4. A par da inexistência de fundamentação recursal no intuito de ver reformada a correção monetária, percebe-se que esta foi fixada em sintonia com o entendimento jurisprudencial desta Corte sobre o tema em ações de natureza previdenciária.

5. Agravo regimental improvido.

(STJ. AGRESP. 1048187. Proc. 200800819015. 5T. Rel. Min. JORGE MUSSI. DJ. 08/09/2008.)

Desta forma, considerando a comprovação de que à época do requerimento administrativo (05/06/1992) a Apelada contava com mais de 30 anos de tempo de serviço, correspondentes aos períodos reconhecidos pelo INSS nas fls. 81/82 (26 anos, 02 meses e 11 dias) e ao período correspondente a 01/1968 a 31/12/1972, merece ser mantida a r. sentença de Primeiro Grau, quanto ao mérito, para que seja concedido o seu benefício de Abono de Permanência em Serviço. Merece ser provida em parte, entretanto, a Remessa Oficial para afastar a condenação ao pagamento das custas processuais, posto que a Lei Estadual nº 3.350, de 29 de dezembro de 1999, que traz em seu art. 17 o rol dos isentos do seu recolhimento, dele fazendo parte a União e suas Autarquias, assim dispõe:

Art. 17.- São isentos do pagamento de custas:

(...)

IX - A União, os Estados, o Distrito Federal, os Municípios, os Territórios Federais e as respectivas autarquias, exceto quanto aos valores devidos a peritos, arbitradores e intérpretes;

De igual forma, já decidiu esta Colenda Primeira Turma Especializada, confira-se:

PROCESSUAL CIVIL. AGRAVO DE INSTRUMENTO. EMBARGOS À EXECUÇÃO. RECOLHIMENTO DE TAXA JUDICIÁRIA. LEI ESTADUAL 3.350/99.

(...).

2. As autarquias gozam da isenção do pagamento das custas processuais na Justiça Estadual do Rio de Janeiro, com base no art. , I, da Lei nº 1.010/86, que aprovou o Regimento de Custas Judiciais -alterada pela Lei nº 3.350, de 29/12/99, que, no art. 17, IX, manteve a referida isenção, sendo que, em seu art. 10, X, a taxa judiciária passa a ser considerada : "custas ou despesas judiciais".

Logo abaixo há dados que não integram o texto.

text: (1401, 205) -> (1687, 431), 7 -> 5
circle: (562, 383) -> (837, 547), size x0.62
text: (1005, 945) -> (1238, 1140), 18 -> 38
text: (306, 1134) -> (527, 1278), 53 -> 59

3.O INSS é isento do pagamento das custas processuais, conforme previsto no art. 17, IX, da Lei nº 3.350/99, devendo, entretanto, reembolsar as custas e taxa judiciária adiantadas pelo autor se o mesmo não for beneficiário da gratuidade de justiça.

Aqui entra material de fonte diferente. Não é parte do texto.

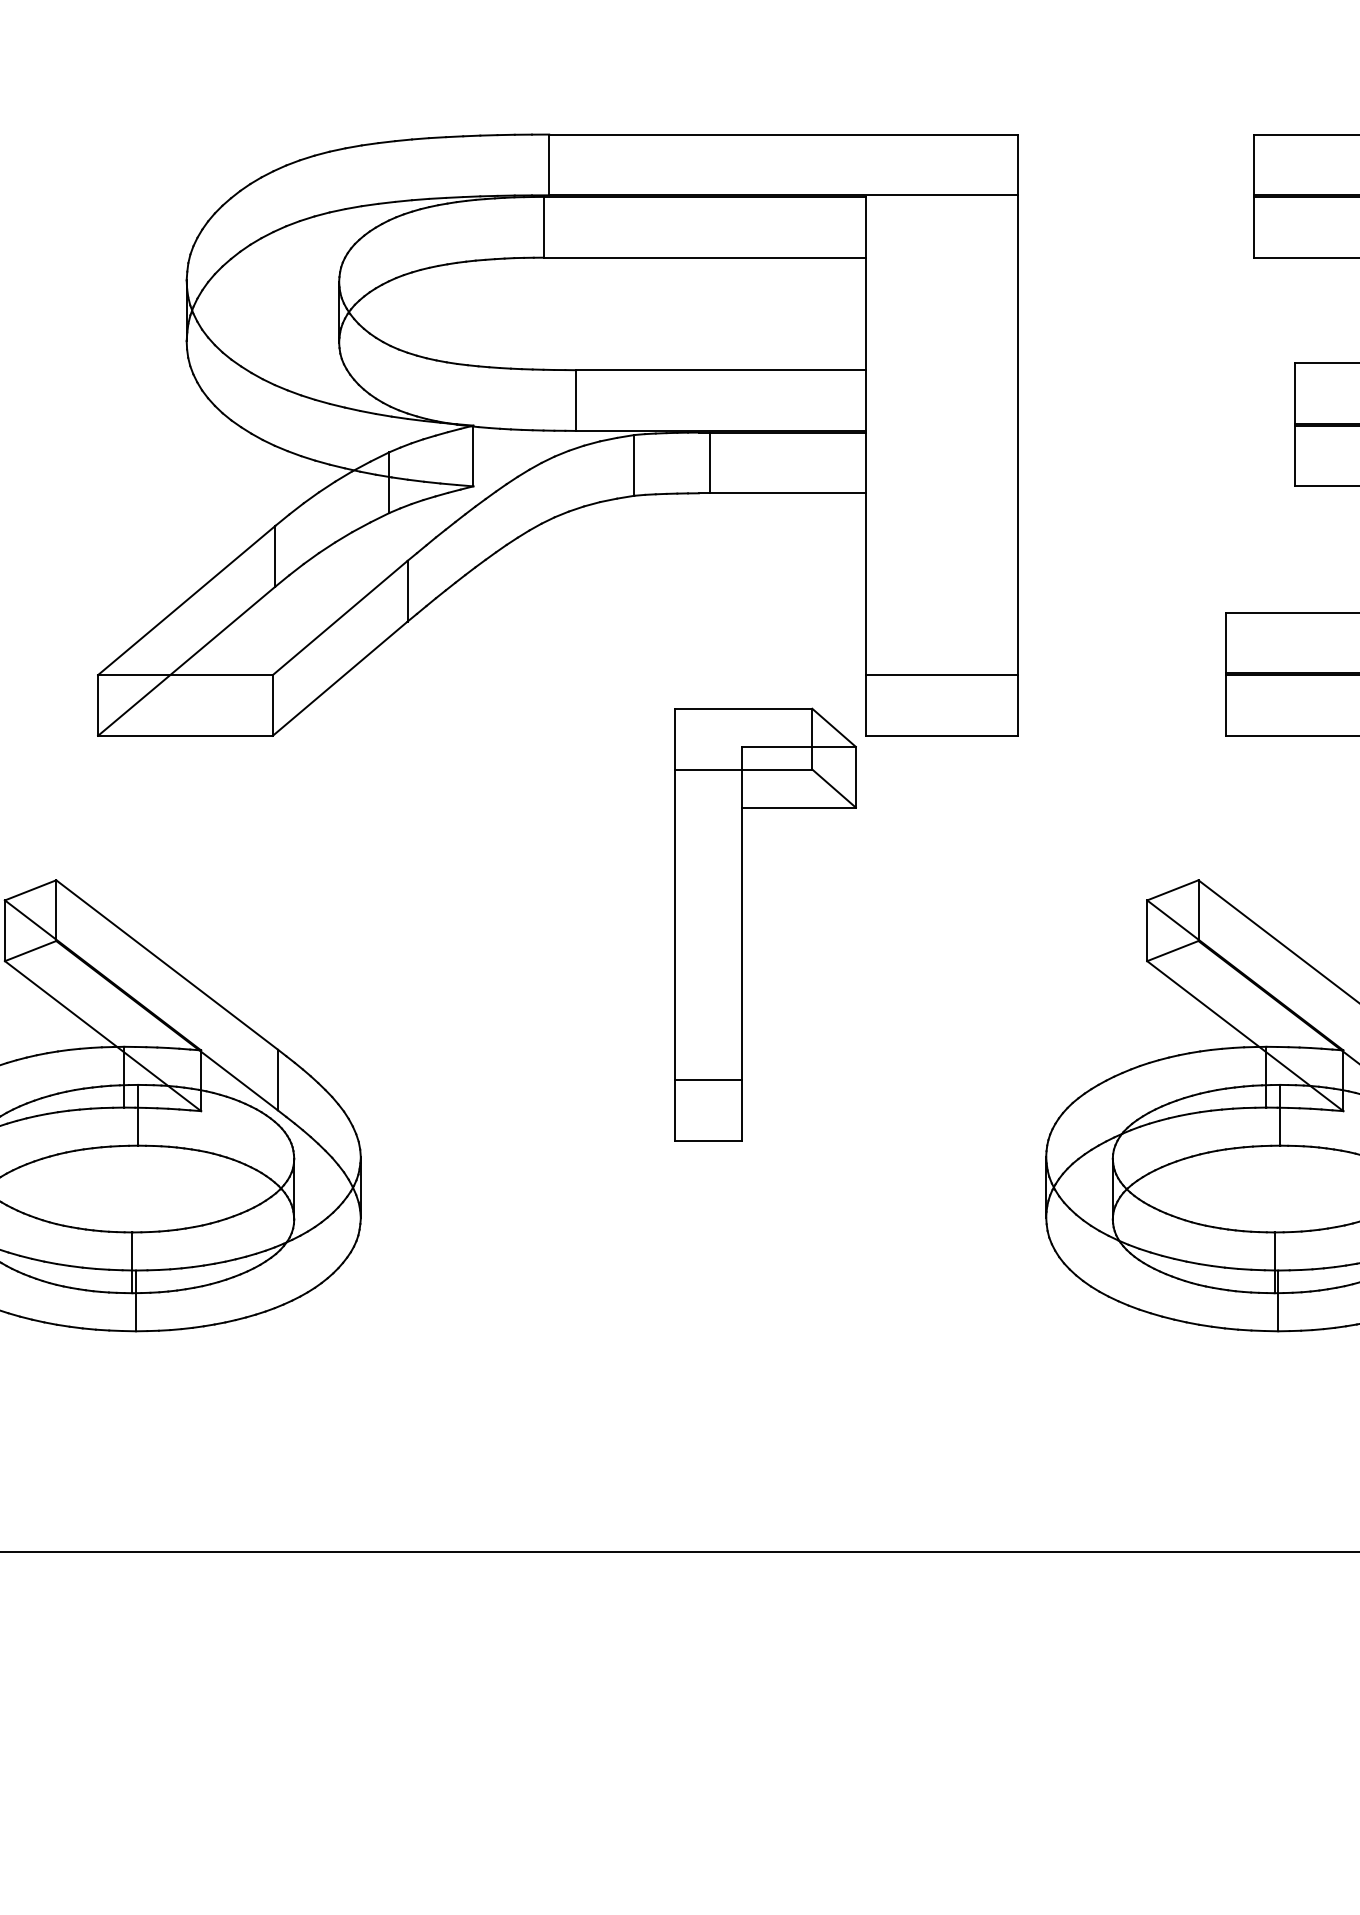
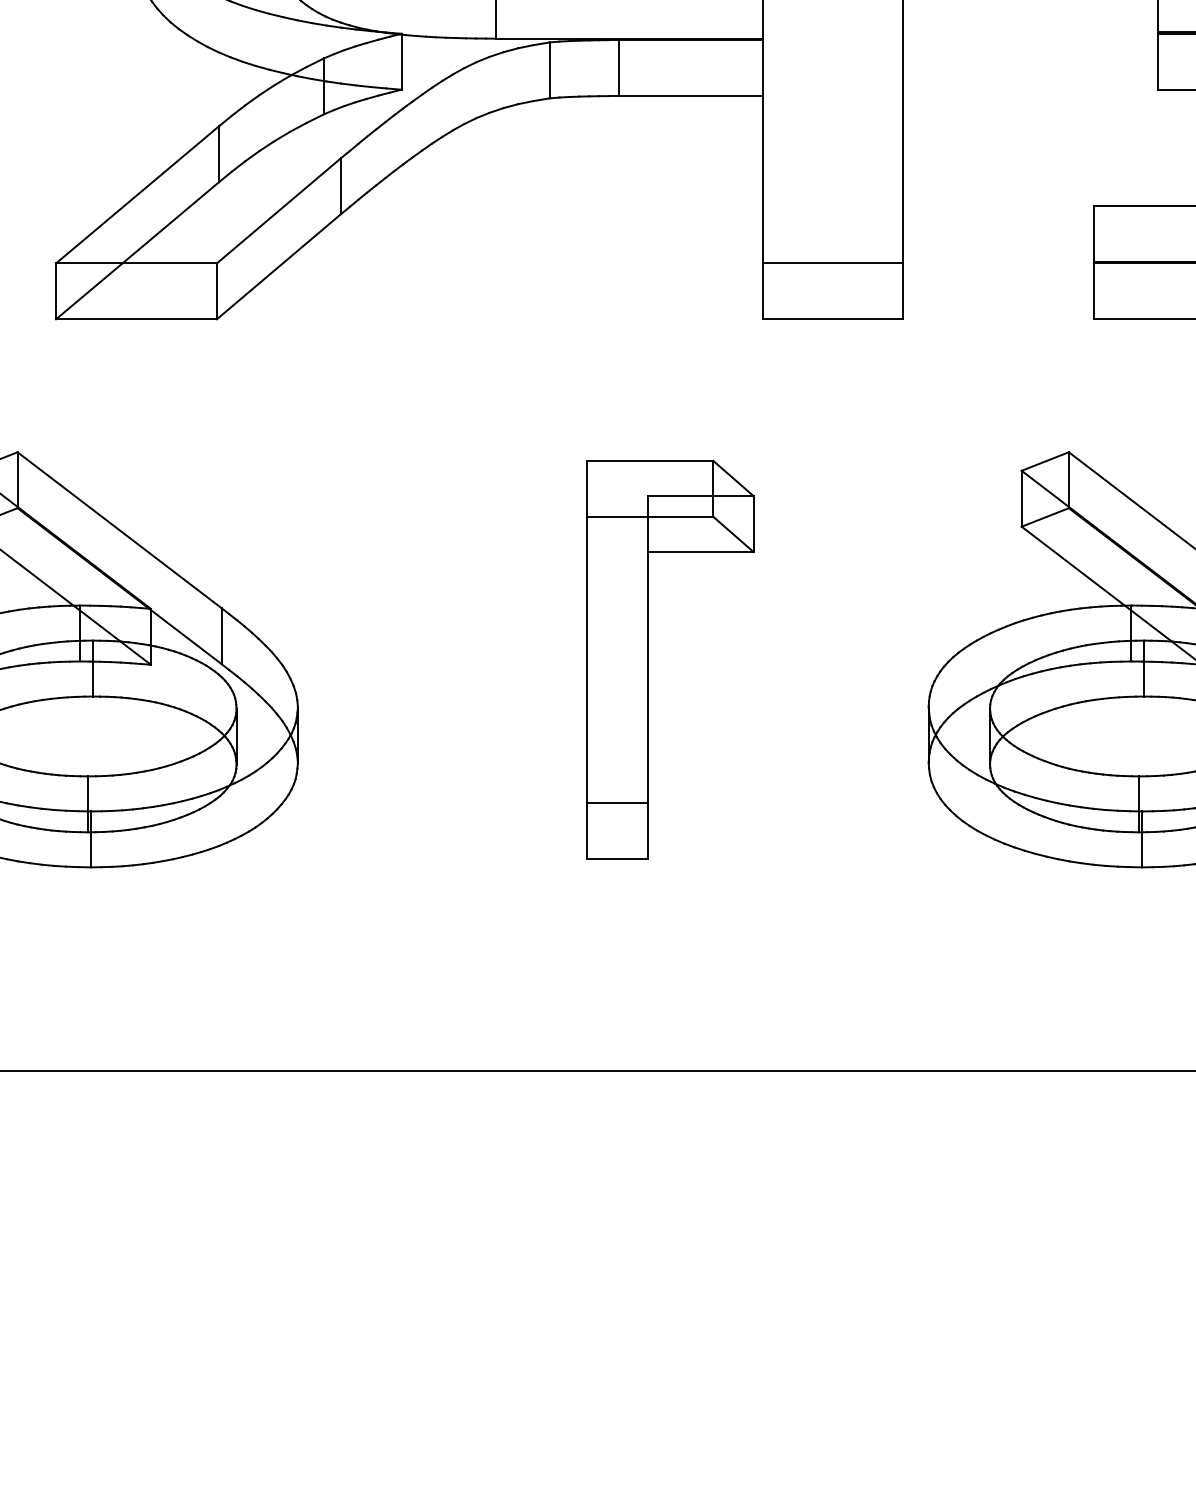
part: (742, 924) -> (649, 659), moved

4.Embargos à execução ajuizados em 2003 quando já vigorava a Lei nº 3.350/99.

5.Recurso provido para isentar a autarquia do recolhimento da taxa judiciária.

(TRF/2. AG. 200302010154689. 1Tesp. Rel. Des. Fed. ABEL GOMES. DJU. 20//04/05. Pág. 378)

A mais disso, diz a Lei nº 8.620, de 05 de janeiro de 1993, que altera as Leis nº 8.212 e 8.213, de 24 de julho de 1991, e dá outras providências, em seu artigo , § 1º.

8º. O Instituto Nacional do Seguro Social - INSS, nas causas em que seja interessado na condição de autor, réu, assistente ou opoente, gozará das mesmas prerrogativas e privilégios assegurados à Fazenda Pública, inclusive quando à inalienabilidade e impenhorabilidade de seus bens.